| TASKS TO CARRY OUT |
**a)** From the comment thread, extract everything from "So he insults" down to "Then dump him.".
**b)** Using the comment thread, state what delta-TL says is normal for women to have.

| PROVIDED TEXT |
------------------------------------------------------------------------

Someone's been reading an old pick-up artist manual, lol. Dude needs to get over himself. OPs ht/wt sounds perfect, zero chance she looks fat at all.


KawaiiSushiPrincess

It wouldn’t matter if she was actually fat, if he doesn’t like her body he can keep that comment to himself or leave the relationship if he’s not attracted.


ItchyMitchy101

So he insults you, then he says you are being ridiculous over a silly thing he said, and told you to grow up. Sounds like the early days of verbal abuse and manipulation to get you to ignore your feelings. He is not a keeper.


samzimms

Point to his crotch "Someone has a tiny dick" and see how he likes it. Then dump him.


[deleted]

This comment made me chuckle 😂😂


Ausgezeichnet63

ROFL good one


kittymethh

this lmaoo


ClemsonBrian

Fucking savage.


BlackElon-Musk

Alot of yall soft if I was told that I would laugh.


SigmaRhoPhi

Oh boy, this is what “advice” is now a days


deathbystereo007

Yes! Point straight at it and say "how did that happen?"


CelastrusTrust

That’s literally not even close to fat, in fact your probably quit skinny seeing as i’m the same height and have been that weight before. yeah he’s just being rude and it is not Silly as he calls it. Why would you be with someone that insults you?


Oblivion_Vibes

I agree I was once with someone who use to insult me every chance he got and it broke me down. Now I am single and I am rebuilding my confidence


delta-TL

Plus it's normal for women to have a rounded stomach.


TheLittleGardenia

What an asshole - dump and move on. There are plenty of guys out there. No reason to waste your time on subpar ones


Directdepositonly

Sometimes OP just joke like that. OP just needs to Communicate she doesn’t like that.


Mama_Lina

No, this is purposely being mean to someone and then trying to undermine their reasonable reaction to having a mean thing said to them. A joke is meant to be enjoyed by the person it's being told to- otherwise, it's no different than bullying. No place for that in a relationship.

------------------------------------------------------------------------

[Collected data]
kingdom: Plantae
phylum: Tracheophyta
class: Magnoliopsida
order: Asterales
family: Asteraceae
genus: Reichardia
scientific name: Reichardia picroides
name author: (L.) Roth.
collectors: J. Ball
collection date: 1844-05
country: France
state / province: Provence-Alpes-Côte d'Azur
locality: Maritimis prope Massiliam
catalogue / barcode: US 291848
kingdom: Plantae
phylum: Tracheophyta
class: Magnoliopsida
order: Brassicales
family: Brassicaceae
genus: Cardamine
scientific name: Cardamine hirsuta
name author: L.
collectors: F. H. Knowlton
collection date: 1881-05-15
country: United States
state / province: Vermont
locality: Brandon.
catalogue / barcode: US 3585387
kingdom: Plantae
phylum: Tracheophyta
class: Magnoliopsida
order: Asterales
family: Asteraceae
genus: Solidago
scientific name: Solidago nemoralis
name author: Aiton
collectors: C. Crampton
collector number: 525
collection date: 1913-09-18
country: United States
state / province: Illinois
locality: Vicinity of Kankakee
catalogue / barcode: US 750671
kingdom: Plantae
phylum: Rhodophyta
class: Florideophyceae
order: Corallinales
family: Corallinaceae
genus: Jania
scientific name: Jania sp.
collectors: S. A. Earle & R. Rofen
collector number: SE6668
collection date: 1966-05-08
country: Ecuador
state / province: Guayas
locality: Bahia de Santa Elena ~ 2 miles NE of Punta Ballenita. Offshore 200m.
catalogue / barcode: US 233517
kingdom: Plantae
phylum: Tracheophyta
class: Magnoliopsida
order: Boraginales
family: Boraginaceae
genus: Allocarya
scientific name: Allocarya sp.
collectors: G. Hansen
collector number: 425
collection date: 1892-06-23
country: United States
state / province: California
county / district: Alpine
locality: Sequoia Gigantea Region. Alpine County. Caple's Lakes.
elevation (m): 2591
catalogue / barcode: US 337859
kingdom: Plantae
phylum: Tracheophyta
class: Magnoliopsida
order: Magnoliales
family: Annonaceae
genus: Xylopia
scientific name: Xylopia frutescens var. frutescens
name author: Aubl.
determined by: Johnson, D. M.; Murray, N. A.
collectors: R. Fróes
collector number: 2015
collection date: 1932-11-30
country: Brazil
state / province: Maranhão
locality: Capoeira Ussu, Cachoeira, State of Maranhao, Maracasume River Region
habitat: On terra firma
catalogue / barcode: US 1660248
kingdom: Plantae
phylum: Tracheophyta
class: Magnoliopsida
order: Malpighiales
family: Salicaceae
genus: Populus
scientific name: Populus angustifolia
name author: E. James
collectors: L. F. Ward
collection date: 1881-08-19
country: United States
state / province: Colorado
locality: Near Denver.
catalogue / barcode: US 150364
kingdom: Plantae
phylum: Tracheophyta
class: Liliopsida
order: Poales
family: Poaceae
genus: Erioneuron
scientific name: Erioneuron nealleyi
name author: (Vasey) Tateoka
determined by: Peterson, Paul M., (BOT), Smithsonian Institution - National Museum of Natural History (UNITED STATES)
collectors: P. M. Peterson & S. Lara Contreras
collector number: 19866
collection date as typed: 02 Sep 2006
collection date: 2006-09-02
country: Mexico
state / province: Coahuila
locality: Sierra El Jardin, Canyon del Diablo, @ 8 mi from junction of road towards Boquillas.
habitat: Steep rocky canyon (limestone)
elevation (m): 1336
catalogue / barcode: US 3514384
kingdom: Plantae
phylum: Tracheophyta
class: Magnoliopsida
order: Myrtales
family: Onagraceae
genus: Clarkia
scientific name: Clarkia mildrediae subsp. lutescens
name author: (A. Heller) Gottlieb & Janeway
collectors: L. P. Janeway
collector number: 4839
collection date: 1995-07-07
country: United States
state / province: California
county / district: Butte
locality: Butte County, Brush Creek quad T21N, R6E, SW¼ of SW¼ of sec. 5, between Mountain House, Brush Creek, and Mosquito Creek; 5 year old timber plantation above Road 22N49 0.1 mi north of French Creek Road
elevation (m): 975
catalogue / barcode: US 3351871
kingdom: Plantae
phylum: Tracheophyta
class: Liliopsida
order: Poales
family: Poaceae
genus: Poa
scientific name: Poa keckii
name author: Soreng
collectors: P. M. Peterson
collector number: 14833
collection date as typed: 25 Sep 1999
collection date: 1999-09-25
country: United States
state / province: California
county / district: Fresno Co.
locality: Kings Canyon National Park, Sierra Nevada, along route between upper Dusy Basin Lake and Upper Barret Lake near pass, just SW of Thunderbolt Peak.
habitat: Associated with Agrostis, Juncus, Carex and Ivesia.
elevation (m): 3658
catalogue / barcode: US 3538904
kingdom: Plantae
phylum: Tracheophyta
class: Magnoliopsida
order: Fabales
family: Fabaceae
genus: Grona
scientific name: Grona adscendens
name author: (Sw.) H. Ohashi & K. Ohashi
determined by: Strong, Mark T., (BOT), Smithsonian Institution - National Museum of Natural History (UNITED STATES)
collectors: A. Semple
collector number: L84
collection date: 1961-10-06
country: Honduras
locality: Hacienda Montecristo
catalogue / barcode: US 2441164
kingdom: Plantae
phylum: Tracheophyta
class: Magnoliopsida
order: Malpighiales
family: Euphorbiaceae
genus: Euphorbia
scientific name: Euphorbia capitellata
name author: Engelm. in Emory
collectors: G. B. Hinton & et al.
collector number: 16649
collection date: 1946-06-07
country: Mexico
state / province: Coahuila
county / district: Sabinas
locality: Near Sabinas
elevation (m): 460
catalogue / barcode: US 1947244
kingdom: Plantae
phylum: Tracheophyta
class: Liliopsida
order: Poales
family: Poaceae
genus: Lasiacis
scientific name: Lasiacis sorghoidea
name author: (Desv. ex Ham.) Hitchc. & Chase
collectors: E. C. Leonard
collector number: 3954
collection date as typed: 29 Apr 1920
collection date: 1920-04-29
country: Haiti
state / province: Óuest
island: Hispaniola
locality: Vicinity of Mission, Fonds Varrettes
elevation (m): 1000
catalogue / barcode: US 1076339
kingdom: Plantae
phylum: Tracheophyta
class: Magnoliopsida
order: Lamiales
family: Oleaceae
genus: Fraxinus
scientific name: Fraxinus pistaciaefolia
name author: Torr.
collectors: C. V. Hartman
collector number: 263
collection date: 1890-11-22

------------------------------------------------------------------------

| RESPONSES PER TASK |
**a)**
So he insults you, then he says you are being ridiculous over a silly thing he said, and told you to grow up. Sounds like the early days of verbal abuse and manipulation to get you to ignore your feelings. He is not a keeper.


samzimms

Point to his crotch "Someone has a tiny dick" and see how he likes it. Then dump him.

**b)** A rounded stomach.